TASK DESCRIPTION: Every line below that mentions the word "hand" should be copied out.

------ SOURCE MATERIAL ------

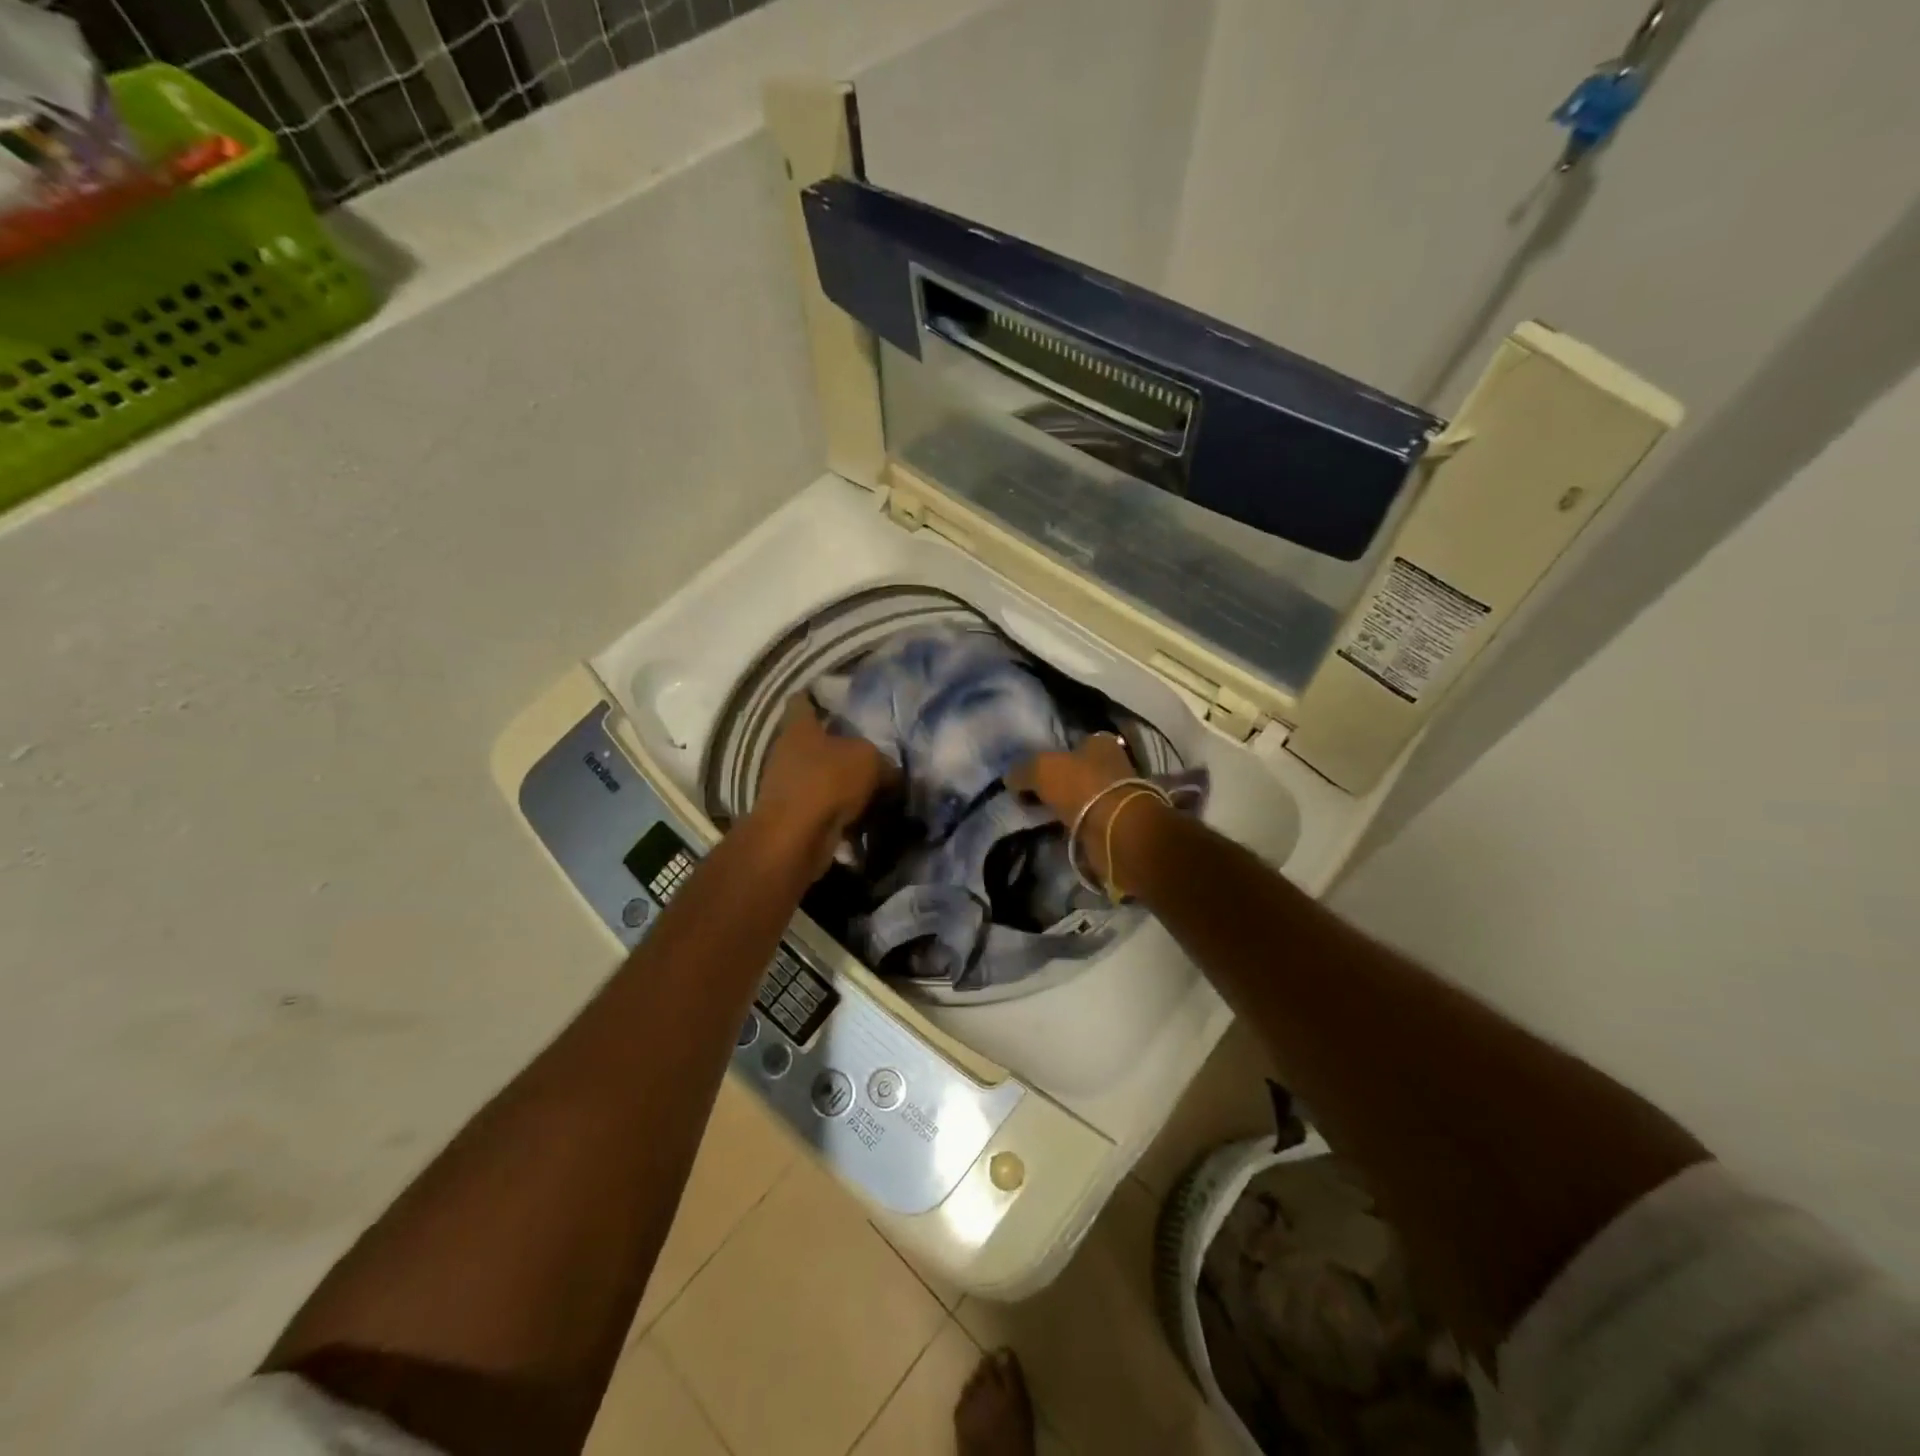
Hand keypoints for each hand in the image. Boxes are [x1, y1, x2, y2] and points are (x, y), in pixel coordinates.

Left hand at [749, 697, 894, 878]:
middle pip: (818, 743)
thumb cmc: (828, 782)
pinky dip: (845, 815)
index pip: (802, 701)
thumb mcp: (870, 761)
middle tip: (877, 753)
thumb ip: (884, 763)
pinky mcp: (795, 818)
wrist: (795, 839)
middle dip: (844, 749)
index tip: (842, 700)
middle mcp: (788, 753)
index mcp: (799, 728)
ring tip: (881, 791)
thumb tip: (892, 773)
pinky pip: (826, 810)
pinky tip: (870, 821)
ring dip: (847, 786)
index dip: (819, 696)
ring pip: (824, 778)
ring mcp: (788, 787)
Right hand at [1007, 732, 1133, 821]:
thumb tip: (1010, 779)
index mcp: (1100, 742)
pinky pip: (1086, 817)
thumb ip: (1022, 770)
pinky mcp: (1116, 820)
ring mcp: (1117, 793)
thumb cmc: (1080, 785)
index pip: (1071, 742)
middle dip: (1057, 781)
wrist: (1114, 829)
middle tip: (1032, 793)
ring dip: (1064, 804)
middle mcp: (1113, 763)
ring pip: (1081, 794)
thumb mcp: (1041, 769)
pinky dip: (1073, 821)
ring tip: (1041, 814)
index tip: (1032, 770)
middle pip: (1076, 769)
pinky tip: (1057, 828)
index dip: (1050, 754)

------
------ SOURCE MATERIAL ------

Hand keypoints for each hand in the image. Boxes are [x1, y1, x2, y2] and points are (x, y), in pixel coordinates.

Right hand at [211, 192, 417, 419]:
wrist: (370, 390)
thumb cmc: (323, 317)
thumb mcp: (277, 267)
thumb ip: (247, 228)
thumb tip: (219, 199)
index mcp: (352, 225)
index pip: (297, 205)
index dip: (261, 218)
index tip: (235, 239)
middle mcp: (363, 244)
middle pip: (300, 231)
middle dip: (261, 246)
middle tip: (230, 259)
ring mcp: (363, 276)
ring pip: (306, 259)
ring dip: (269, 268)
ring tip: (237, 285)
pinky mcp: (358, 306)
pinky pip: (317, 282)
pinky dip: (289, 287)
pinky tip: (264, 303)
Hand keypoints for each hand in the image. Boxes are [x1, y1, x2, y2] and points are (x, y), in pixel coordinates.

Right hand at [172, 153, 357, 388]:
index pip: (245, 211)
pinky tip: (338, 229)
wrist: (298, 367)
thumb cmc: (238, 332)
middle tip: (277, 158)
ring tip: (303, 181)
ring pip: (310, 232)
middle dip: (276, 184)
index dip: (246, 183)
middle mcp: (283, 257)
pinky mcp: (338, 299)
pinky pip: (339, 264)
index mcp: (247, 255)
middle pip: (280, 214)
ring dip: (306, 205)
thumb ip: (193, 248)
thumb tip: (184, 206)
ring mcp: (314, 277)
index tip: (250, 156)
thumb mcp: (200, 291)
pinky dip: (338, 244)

------

RESULT BELOW:
Hand keypoints for each hand in the image. Boxes are [x1, y1, x2, y2] and points are (x, y), in pixel coordinates.
Left hand at [749, 697, 894, 878]:
Right hand at [1007, 732, 1133, 821]:
Hand keypoints for each hand in the image. Boxes are [x1, y1, x2, y2] and points are (x, y), in pixel coordinates.
Right hand at [211, 192, 417, 419]:
Hand keypoints for each hand in the image. Boxes are [x1, y1, x2, y2] and points are (x, y), in pixel coordinates.
Right hand at [172, 153, 357, 388]:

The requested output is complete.